**Task requirements**
Across the listing, how many lines contain "Keep"? The reply is the number alone.

:: Data excerpts ::

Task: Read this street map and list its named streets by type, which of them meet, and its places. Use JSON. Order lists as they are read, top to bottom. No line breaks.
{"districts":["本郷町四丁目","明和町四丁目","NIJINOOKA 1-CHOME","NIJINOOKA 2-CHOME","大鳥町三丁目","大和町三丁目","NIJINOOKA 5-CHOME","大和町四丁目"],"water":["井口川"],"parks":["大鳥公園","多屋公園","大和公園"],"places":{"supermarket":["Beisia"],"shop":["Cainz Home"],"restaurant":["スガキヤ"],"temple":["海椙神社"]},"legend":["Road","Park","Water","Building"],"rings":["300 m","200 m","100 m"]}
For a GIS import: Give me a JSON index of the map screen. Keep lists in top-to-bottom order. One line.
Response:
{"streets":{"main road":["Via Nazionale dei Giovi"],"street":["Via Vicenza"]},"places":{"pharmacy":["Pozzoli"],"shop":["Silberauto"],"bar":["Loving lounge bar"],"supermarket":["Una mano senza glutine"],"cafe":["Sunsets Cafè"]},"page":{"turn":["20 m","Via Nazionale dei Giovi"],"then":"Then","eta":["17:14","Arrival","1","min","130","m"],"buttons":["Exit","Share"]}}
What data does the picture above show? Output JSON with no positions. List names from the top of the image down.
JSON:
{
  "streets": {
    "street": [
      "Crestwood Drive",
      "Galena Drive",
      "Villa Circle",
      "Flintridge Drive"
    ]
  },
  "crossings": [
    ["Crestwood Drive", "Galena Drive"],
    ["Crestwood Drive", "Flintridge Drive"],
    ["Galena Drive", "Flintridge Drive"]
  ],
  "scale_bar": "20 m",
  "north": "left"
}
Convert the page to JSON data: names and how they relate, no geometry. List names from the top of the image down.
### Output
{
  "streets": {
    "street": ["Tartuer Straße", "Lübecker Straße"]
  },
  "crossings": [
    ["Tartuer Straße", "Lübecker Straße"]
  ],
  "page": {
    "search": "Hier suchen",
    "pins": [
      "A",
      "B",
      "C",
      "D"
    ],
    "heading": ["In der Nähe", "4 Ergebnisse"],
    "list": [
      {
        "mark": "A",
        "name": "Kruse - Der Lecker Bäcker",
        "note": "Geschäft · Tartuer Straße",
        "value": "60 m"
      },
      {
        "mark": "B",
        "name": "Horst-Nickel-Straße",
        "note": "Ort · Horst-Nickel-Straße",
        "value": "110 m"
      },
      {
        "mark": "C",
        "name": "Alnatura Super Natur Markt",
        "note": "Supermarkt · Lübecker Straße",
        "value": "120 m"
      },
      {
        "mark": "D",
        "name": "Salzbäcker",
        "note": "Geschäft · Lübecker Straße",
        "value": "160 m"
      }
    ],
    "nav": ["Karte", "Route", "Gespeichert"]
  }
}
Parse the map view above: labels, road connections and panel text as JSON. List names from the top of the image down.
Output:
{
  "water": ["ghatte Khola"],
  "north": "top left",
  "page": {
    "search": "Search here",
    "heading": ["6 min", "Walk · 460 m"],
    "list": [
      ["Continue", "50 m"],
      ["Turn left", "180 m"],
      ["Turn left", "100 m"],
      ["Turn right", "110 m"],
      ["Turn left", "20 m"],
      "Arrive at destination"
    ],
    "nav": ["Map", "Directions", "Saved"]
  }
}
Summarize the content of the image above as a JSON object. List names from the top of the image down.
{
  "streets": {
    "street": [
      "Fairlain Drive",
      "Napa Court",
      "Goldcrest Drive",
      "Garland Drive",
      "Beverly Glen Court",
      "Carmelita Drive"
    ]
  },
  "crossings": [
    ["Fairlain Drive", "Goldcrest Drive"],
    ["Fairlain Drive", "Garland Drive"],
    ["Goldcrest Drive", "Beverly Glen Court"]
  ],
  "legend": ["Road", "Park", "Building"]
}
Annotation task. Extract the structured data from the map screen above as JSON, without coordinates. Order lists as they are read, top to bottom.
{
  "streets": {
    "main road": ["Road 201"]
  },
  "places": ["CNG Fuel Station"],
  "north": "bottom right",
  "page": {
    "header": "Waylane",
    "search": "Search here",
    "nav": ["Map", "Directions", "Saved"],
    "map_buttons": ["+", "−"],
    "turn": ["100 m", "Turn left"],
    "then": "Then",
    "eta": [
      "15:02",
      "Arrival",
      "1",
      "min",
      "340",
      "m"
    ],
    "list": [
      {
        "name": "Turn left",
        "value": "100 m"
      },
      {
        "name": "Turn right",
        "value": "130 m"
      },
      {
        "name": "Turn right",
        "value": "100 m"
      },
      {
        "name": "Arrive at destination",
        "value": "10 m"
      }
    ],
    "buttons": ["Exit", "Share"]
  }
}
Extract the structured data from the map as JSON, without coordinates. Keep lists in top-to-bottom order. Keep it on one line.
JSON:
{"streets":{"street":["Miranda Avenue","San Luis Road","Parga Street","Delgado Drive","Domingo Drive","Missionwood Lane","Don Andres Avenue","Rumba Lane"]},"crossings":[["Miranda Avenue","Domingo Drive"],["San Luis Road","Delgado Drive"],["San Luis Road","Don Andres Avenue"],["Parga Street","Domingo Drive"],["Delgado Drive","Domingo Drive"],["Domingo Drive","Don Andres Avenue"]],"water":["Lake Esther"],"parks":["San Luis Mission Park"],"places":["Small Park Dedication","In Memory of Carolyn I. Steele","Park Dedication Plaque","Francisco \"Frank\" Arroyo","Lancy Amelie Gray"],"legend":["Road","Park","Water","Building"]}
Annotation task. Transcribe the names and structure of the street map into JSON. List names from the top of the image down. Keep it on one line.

:::

**Output of the task**
3